= EXTRAIT DE L'ARRÊT =
--------------------------------------------------

CA Douai, 1re ch., 10 novembre 1997, n° 96-07418
DOUAI
Arrêt
Infirmation
PARTIES
Demandeur :
Brout
Défendeur :
Paris
COMPOSITION DE LA JURIDICTION
Président :
M. Le Corroller
Conseillers :
Mme Levy, M. Mericq
Avoués :
Mes Cocheme-Kraut, Quignon
Avocats :
Mes Wallon, Derouet
Faits et procédure :
La Cour d'appel de Douai est saisie d'un litige relatif à la vente, en date du 4 octobre 1994, par Serge Brout (en fait les époux Serge Brout - Evelyne Gosselin) à Alain Paris d'un immeuble à usage d'habitation sis à Boulogne-sur-Mer, 14 rue Monseigneur Haffreingue - l'acheteur invoquant des vices cachés (la présence d'un champignon mérule) qui, pourtant connus du vendeur, lui auraient été délibérément dissimulés.
Aux termes d'un jugement rendu le 11 juin 1996, auquel il est entièrement fait référence pour l'exposé des données de base du procès et des prétentions et moyens respectifs des parties, le Tribunal de grande instance de Boulogne-sur-Mer, statuant notamment au vu d'un rapport d'expertise établi le 15 mai 1995 par M. Creuze, a :
* prononcé la résolution de la vente, avec toutes conséquences de droit (dont restitutions croisées du prix et de l'immeuble)
* condamné en sus Serge Brout à payer à Alain Paris des dommages-intérêts de 85 000 F.

--------------------------------------------------

= DONNÉES RECUEILLIES =

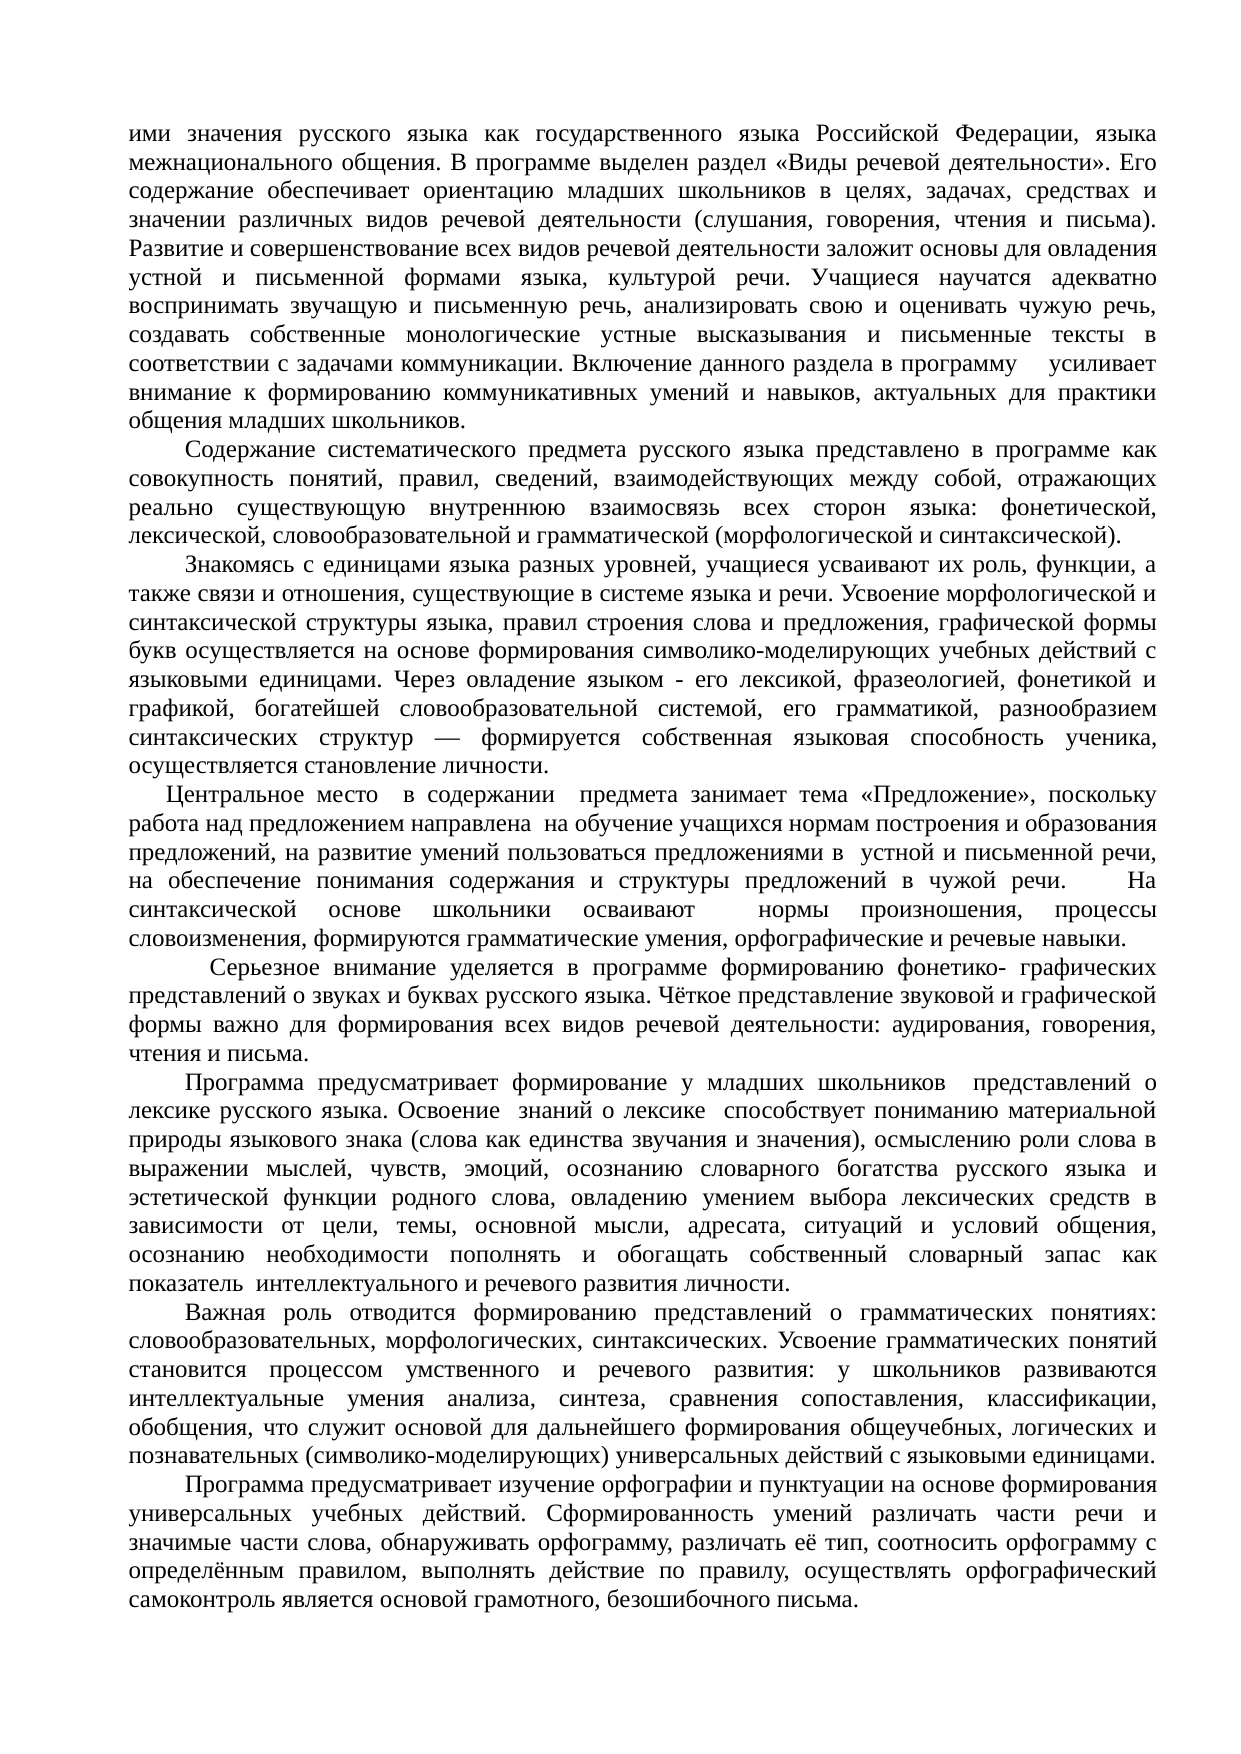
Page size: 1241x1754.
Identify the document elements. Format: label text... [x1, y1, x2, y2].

table_cell ими значения русского языка как государственного языка Российской Федерации, языка межнационального общения. В программе выделен раздел «Виды речевой деятельности». Его содержание обеспечивает ориентацию младших школьников в целях, задачах, средствах и значении различных видов речевой деятельности (слушания, говорения, чтения и письма). Развитие и совершенствование всех видов речевой деятельности заложит основы для овладения устной и письменной формами языка, культурой речи. Учащиеся научатся адекватно воспринимать звучащую и письменную речь, анализировать свою и оценивать чужую речь, создавать собственные монологические устные высказывания и письменные тексты в соответствии с задачами коммуникации. Включение данного раздела в программу усиливает внимание к формированию коммуникативных умений и навыков, актуальных для практики общения младших школьников. Содержание систематического предмета русского языка представлено в программе как совокупность понятий, правил, сведений, взаимодействующих между собой, отражающих реально существующую внутреннюю взаимосвязь всех сторон языка: фонетической, лексической, словообразовательной и грамматической (морфологической и синтаксической). Знакомясь с единицами языка разных уровней, учащиеся усваивают их роль, функции, а также связи и отношения, существующие в системе языка и речи. Усвоение морфологической и синтаксической структуры языка, правил строения слова и предложения, графической формы букв осуществляется на основе формирования символико-моделирующих учебных действий с языковыми единицами. Через овладение языком - его лексикой, фразеологией, фонетикой и графикой, богатейшей словообразовательной системой, его грамматикой, разнообразием синтаксических структур — формируется собственная языковая способность ученика, осуществляется становление личности. Центральное место в содержании предмета занимает тема «Предложение», поскольку работа над предложением направлена на обучение учащихся нормам построения и образования предложений, на развитие умений пользоваться предложениями в устной и письменной речи, на обеспечение понимания содержания и структуры предложений в чужой речи. На синтаксической основе школьники осваивают нормы произношения, процессы словоизменения, формируются грамматические умения, орфографические и речевые навыки. Серьезное внимание уделяется в программе формированию фонетико- графических представлений о звуках и буквах русского языка. Чёткое представление звуковой и графической формы важно для формирования всех видов речевой деятельности: аудирования, говорения, чтения и письма. Программа предусматривает формирование у младших школьников представлений о лексике русского языка. Освоение знаний о лексике способствует пониманию материальной природы языкового знака (слова как единства звучания и значения), осмыслению роли слова в выражении мыслей, чувств, эмоций, осознанию словарного богатства русского языка и эстетической функции родного слова, овладению умением выбора лексических средств в зависимости от цели, темы, основной мысли, адресата, ситуаций и условий общения, осознанию необходимости пополнять и обогащать собственный словарный запас как показатель интеллектуального и речевого развития личности. Важная роль отводится формированию представлений о грамматических понятиях: словообразовательных, морфологических, синтаксических. Усвоение грамматических понятий становится процессом умственного и речевого развития: у школьников развиваются интеллектуальные умения анализа, синтеза, сравнения сопоставления, классификации, обобщения, что служит основой для дальнейшего формирования общеучебных, логических и познавательных (символико-моделирующих) универсальных действий с языковыми единицами. Программа предусматривает изучение орфографии и пунктуации на основе формирования универсальных учебных действий. Сформированность умений различать части речи и значимые части слова, обнаруживать орфограмму, различать её тип, соотносить орфограмму с определённым правилом, выполнять действие по правилу, осуществлять орфографический самоконтроль является основой грамотного, безошибочного письма. [118, 118, 1168, 1613]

--------------------------------------------------

= TRAVAUX À RÉALISER =
**A.** Condensez sous forme de liste le paragraphe de l'arrêt qui commence par « La Cour d'appel de Douai est saisie », sans perdre ses faits essentiels.
**B.** Selon l'arrêt, quel montant de dommages-intérêts le Tribunal de grande instance de Boulogne-sur-Mer a-t-il mis à la charge de Serge Brout au profit d'Alain Paris ?
Les données ne jouent aucun rôle dans ce travail.

= CORRIGÉ =
**A.**
- Juridiction saisie : Cour d'appel de Douai.
- Objet du litige : vente du 4 octobre 1994 d'un immeuble d'habitation situé 14 rue Monseigneur Haffreingue, à Boulogne-sur-Mer.
- Vendeur : Serge Brout, en fait les époux Serge Brout et Evelyne Gosselin.
- Acheteur : Alain Paris.
- Grief de l'acheteur : vices cachés, à savoir la présence d'un champignon mérule, que le vendeur connaissait et lui aurait délibérément dissimulés.

**B.** 85 000 F.